Undercover

Despite pressure from Congress, the FBI keeps the cost of its Virtual Case File project under wraps.

When Sen. Patrick Leahy, D-Vt., thinks about the FBI's repeated failures to overhaul its computer systems, he recalls the movie Groundhog Day, the story of a man doomed to repeat the worst day of his life over and over until he learns his lesson.

"Time and again, [the FBI's technology overhaul] has fallen victim to escalating costs and implementation concerns, mismanagement and so on," Leahy told FBI Director Robert S. Mueller III at a Senate Judiciary Committee hearing in February. To make matters worse, Leahy said, Congress, which signed the checks that paid for those failures, was often among the last to be told when things went awry.

In no instance was this truer than with Virtual Case File, the FBI's star-crossed attempt to transfer its paper investigative file system into a networked, computerized system, billed as the linchpin of the bureau's modernization efforts. Now it's déjà vu all over again for Leahy, ranking member of the Senate Judiciary Committee. As the FBI moves forward with Sentinel, a new attempt that would sew together a host of off-the-shelf applications, it is refusing to share with Congress pertinent details-for example, how much it might cost.

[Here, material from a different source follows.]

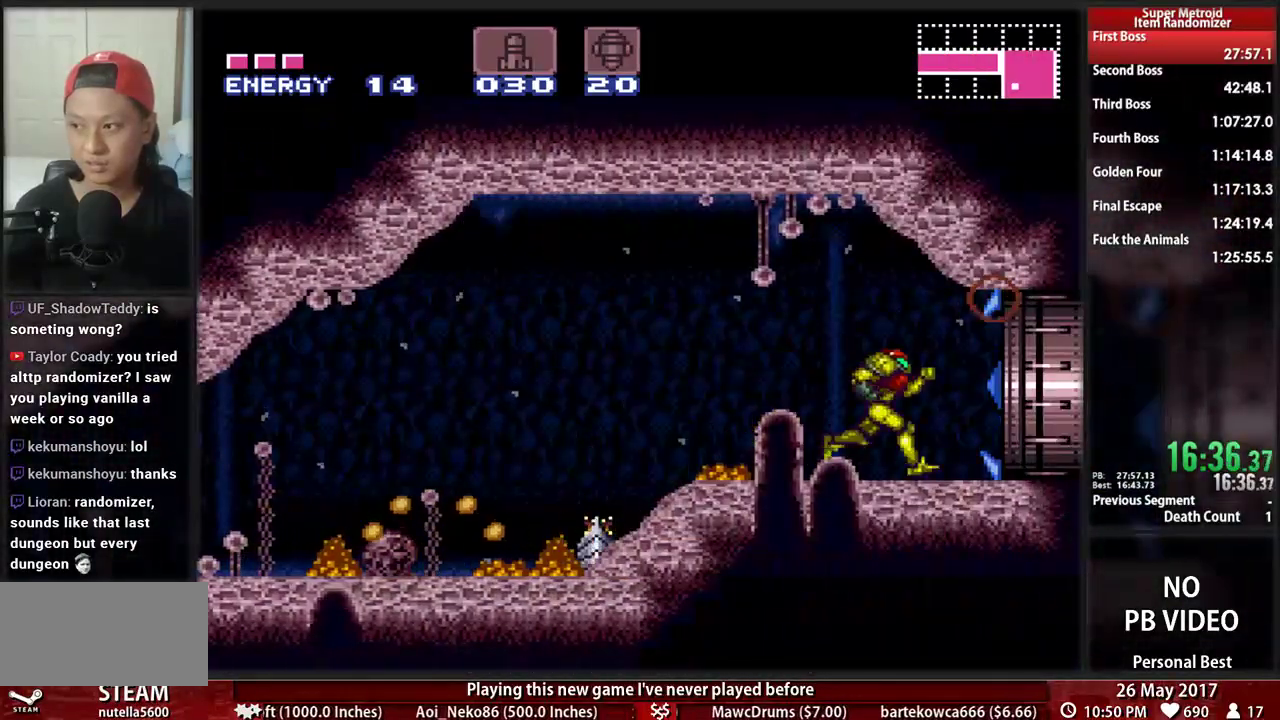
{"dt_ms": 500, "buttons": ["A", "DPAD_LEFT"], "events": [[138, "A", "down"], [138, "B", "up"], [172, "DPAD_LEFT", "down"], [172, "DPAD_RIGHT", "up"]]}
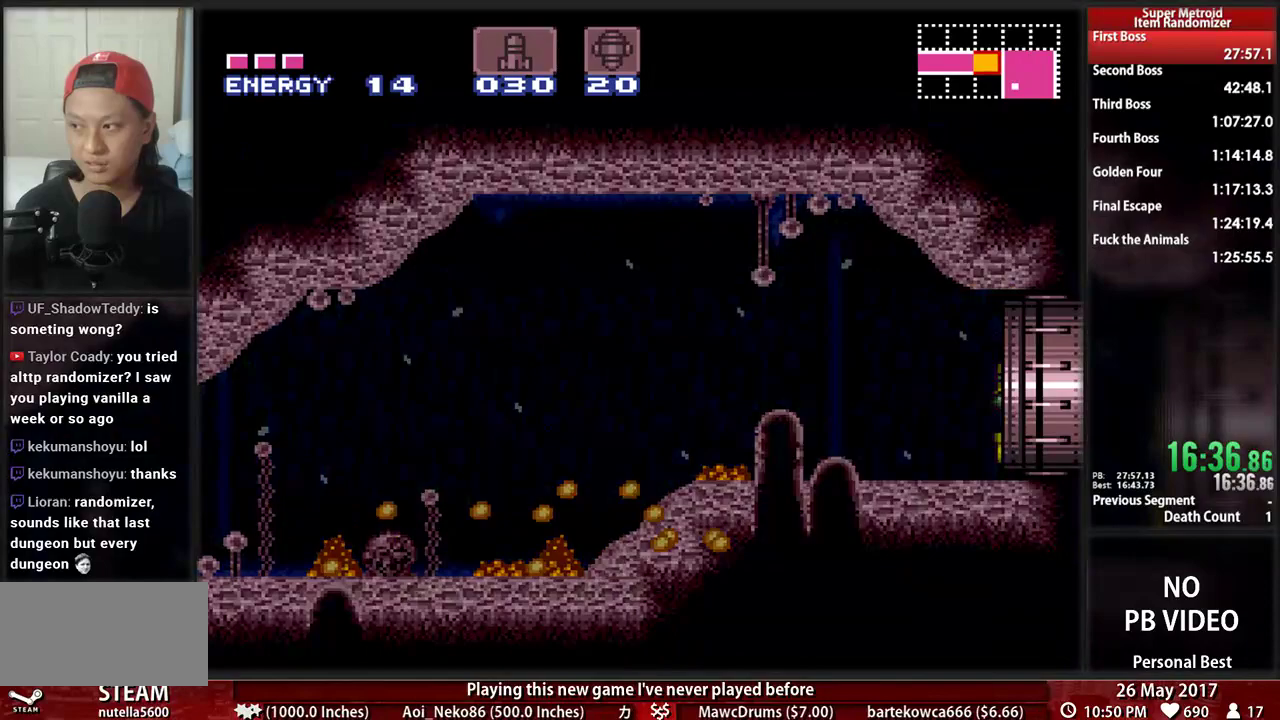
{"dt_ms": 1000, "buttons": ["A", "L1", "R1", "DPAD_DOWN"]}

Despite several congressional entreaties, the FBI says it won't put a price on Sentinel. Mueller has denied personal requests from Leahy and fellow committee member Sen. Charles Grassley, R-Iowa, for cost estimates and other basic information. Mueller and other FBI officials say the information is "procurement sensitive." If companies knew what the FBI was willing to pay for Sentinel, they would bid at that price and not below it, an FBI spokesperson says.

The bureau won't share with Congress or the Justice inspector general its request for proposals for Sentinel, but it has provided copies to the 45 companies vying for the contract. Without that document, Congress-much less the public-cannot determine what it is spending, how long the FBI will need to implement Sentinel, or what the program will accomplish. The bureau, however, has asked Congress to re- direct $90 million of its current budget to cover the early costs, according to a Senate report.

The FBI says it will reveal Sentinel's estimated cost to Congress, but it might be after the contract is awarded. "At some point, [cost information] will become available," says FBI spokeswoman Megan Baroska.

Two contractors have completed cost estimates for the program. One emerged in June, when U.S. News and World Report reported that Sentinel might cost $792 million. The bureau has denied the estimate, but the magazine stands by its report. FBI officials promised to brief the Judiciary Committee, but no date has been set.

"I'm frankly surprised that they wouldn't be anxious to get as good a relationship with their regulators as they can," says Matthew Blaze, associate professor of computer and information science at the University of Pennsylvania who is familiar with the FBI's record of computer problems.

Leahy and Grassley are two of the FBI's most aggressive watchdogs in the Senate. They have clashed with the bureau over issues such as Ruby Ridge, its treatment of whistleblower Sibel Edmonds, and the quality and capacity of its translation program. But the FBI might expect a close examination of how it buys technology, given its checkered history of fumbled IT projects.

"The FBI did not manage the contractors for . . . [Virtual Case File] very closely," says Blaze, who participated in a working group assembled by the National Academy of Sciences to examine the efforts. "Contractors were really able to get away with whatever they wanted." All the while, Mueller and other FBI officials assured Congress the project was moving toward completion, and dodged tough questions about its health. Several years' work and over $100 million were spent on Virtual Case File before Mueller finally scrapped it in March.

The FBI won't talk price, but it isn't totally silent. The bureau recently an-nounced progress on its enterprise architecture-the underlying policies and plans that will gird the Sentinel effort. Meanwhile, Senate appropriators are attempting to withhold $73 million from the FBI's 2006 budget request intended for Sentinel until "cost estimates are known and program management is in place," according to their June 23rd report. That's a steep price to pay to keep a secret.